Task details
The records below should be set down in full, please, without any change.

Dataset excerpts
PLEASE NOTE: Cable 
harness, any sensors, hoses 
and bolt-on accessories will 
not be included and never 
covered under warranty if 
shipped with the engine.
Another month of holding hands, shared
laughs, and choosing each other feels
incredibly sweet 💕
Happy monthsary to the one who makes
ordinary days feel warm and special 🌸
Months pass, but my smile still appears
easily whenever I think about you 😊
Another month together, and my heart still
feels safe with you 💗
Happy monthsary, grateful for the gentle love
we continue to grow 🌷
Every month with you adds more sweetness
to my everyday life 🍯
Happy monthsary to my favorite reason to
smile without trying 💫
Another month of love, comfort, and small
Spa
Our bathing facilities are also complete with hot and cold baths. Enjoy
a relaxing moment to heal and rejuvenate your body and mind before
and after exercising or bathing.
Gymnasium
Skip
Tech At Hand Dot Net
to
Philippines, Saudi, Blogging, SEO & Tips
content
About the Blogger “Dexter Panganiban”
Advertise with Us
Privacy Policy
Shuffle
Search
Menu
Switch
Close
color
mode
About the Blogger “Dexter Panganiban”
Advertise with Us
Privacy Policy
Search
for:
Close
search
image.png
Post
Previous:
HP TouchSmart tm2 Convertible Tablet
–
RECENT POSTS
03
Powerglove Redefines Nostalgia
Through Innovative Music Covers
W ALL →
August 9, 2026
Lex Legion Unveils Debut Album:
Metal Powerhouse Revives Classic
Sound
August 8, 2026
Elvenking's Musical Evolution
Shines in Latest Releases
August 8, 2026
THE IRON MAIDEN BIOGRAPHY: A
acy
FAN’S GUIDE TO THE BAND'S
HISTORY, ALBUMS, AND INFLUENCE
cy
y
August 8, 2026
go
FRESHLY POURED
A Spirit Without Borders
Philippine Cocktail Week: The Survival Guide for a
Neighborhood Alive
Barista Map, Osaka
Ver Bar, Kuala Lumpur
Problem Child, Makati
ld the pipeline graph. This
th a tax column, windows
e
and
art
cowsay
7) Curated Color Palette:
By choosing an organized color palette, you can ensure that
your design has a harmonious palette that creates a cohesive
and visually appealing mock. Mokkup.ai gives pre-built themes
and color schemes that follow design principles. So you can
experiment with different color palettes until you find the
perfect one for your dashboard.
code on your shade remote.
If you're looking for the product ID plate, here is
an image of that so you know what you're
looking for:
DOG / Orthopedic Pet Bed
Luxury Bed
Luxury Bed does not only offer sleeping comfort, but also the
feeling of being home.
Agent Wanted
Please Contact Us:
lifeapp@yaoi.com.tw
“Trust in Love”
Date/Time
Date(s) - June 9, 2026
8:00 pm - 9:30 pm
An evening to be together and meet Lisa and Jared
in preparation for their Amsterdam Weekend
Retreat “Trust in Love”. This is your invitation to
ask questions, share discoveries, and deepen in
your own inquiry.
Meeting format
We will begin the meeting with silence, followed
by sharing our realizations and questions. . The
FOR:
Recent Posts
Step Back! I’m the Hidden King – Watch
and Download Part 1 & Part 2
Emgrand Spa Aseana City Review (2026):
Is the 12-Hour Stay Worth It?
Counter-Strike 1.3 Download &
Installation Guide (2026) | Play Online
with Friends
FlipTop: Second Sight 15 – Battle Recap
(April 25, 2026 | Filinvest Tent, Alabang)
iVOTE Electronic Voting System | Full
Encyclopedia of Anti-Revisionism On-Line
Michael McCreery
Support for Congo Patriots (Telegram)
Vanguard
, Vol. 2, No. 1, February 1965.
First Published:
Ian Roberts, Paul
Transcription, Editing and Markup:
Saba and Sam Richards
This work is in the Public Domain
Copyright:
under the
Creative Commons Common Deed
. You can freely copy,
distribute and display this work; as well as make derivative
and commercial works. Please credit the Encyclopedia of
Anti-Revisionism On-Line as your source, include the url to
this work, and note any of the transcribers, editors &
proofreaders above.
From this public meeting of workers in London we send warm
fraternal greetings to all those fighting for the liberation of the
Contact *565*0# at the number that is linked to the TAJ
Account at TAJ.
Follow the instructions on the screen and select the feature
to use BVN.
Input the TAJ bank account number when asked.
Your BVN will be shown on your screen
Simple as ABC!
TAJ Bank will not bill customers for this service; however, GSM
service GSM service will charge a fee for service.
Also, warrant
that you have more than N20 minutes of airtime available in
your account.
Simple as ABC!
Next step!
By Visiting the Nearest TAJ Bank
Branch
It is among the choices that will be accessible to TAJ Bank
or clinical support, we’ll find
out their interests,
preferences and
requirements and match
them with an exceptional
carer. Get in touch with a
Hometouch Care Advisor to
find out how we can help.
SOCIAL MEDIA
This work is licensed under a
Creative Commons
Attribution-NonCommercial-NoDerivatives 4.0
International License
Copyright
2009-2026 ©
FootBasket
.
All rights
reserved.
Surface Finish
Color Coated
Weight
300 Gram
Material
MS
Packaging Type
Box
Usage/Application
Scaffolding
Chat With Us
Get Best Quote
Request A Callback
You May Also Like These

Solution for this exercise
PLEASE NOTE: Cable 
harness, any sensors, hoses 
and bolt-on accessories will 
not be included and never 
covered under warranty if 
shipped with the engine.
Another month of holding hands, shared
laughs, and choosing each other feels
incredibly sweet 💕
Happy monthsary to the one who makes
ordinary days feel warm and special 🌸
Months pass, but my smile still appears
easily whenever I think about you 😊
Another month together, and my heart still
feels safe with you 💗
Happy monthsary, grateful for the gentle love
we continue to grow 🌷
Every month with you adds more sweetness
to my everyday life 🍯
Happy monthsary to my favorite reason to
smile without trying 💫
Another month of love, comfort, and small
Spa
Our bathing facilities are also complete with hot and cold baths. Enjoy
a relaxing moment to heal and rejuvenate your body and mind before
and after exercising or bathing.
Gymnasium
Skip
Tech At Hand Dot Net
to
Philippines, Saudi, Blogging, SEO & Tips
content
About the Blogger “Dexter Panganiban”
Advertise with Us
Privacy Policy
Shuffle
Search
Menu
Switch
Close
color
mode
About the Blogger “Dexter Panganiban”
Advertise with Us
Privacy Policy
Search
for:
Close
search
image.png
Post
Previous:
HP TouchSmart tm2 Convertible Tablet
–
RECENT POSTS
03
Powerglove Redefines Nostalgia
Through Innovative Music Covers
W ALL →
August 9, 2026
Lex Legion Unveils Debut Album:
Metal Powerhouse Revives Classic
Sound
August 8, 2026
Elvenking's Musical Evolution
Shines in Latest Releases
August 8, 2026
THE IRON MAIDEN BIOGRAPHY: A
acy
FAN’S GUIDE TO THE BAND'S
HISTORY, ALBUMS, AND INFLUENCE
cy
y
August 8, 2026
go
FRESHLY POURED
A Spirit Without Borders
Philippine Cocktail Week: The Survival Guide for a
Neighborhood Alive
Barista Map, Osaka
Ver Bar, Kuala Lumpur
Problem Child, Makati
ld the pipeline graph. This
th a tax column, windows
e
and
art
cowsay
7) Curated Color Palette:
By choosing an organized color palette, you can ensure that
your design has a harmonious palette that creates a cohesive
and visually appealing mock. Mokkup.ai gives pre-built themes
and color schemes that follow design principles. So you can
experiment with different color palettes until you find the
perfect one for your dashboard.
code on your shade remote.
If you're looking for the product ID plate, here is
an image of that so you know what you're
looking for:
DOG / Orthopedic Pet Bed
Luxury Bed
Luxury Bed does not only offer sleeping comfort, but also the
feeling of being home.
Agent Wanted
Please Contact Us:
lifeapp@yaoi.com.tw
“Trust in Love”
Date/Time
Date(s) - June 9, 2026
8:00 pm - 9:30 pm
An evening to be together and meet Lisa and Jared
in preparation for their Amsterdam Weekend
Retreat “Trust in Love”. This is your invitation to
ask questions, share discoveries, and deepen in
your own inquiry.
Meeting format
We will begin the meeting with silence, followed
by sharing our realizations and questions. . The
FOR:
Recent Posts
Step Back! I’m the Hidden King – Watch
and Download Part 1 & Part 2
Emgrand Spa Aseana City Review (2026):
Is the 12-Hour Stay Worth It?
Counter-Strike 1.3 Download &
Installation Guide (2026) | Play Online
with Friends
FlipTop: Second Sight 15 – Battle Recap
(April 25, 2026 | Filinvest Tent, Alabang)
iVOTE Electronic Voting System | Full
Encyclopedia of Anti-Revisionism On-Line
Michael McCreery
Support for Congo Patriots (Telegram)
Vanguard
, Vol. 2, No. 1, February 1965.
First Published:
Ian Roberts, Paul
Transcription, Editing and Markup:
Saba and Sam Richards
This work is in the Public Domain
Copyright:
under the
Creative Commons Common Deed
. You can freely copy,
distribute and display this work; as well as make derivative
and commercial works. Please credit the Encyclopedia of
Anti-Revisionism On-Line as your source, include the url to
this work, and note any of the transcribers, editors &
proofreaders above.
From this public meeting of workers in London we send warm
fraternal greetings to all those fighting for the liberation of the
Contact *565*0# at the number that is linked to the TAJ
Account at TAJ.
Follow the instructions on the screen and select the feature
to use BVN.
Input the TAJ bank account number when asked.
Your BVN will be shown on your screen
Simple as ABC!
TAJ Bank will not bill customers for this service; however, GSM
service GSM service will charge a fee for service.
Also, warrant
that you have more than N20 minutes of airtime available in
your account.
Simple as ABC!
Next step!
By Visiting the Nearest TAJ Bank
Branch
It is among the choices that will be accessible to TAJ Bank
or clinical support, we’ll find
out their interests,
preferences and
requirements and match
them with an exceptional
carer. Get in touch with a
Hometouch Care Advisor to
find out how we can help.
SOCIAL MEDIA
This work is licensed under a
Creative Commons
Attribution-NonCommercial-NoDerivatives 4.0
International License
Copyright
2009-2026 ©
FootBasket
.
All rights
reserved.
Surface Finish
Color Coated
Weight
300 Gram
Material
MS
Packaging Type
Box
Usage/Application
Scaffolding
Chat With Us
Get Best Quote
Request A Callback
You May Also Like These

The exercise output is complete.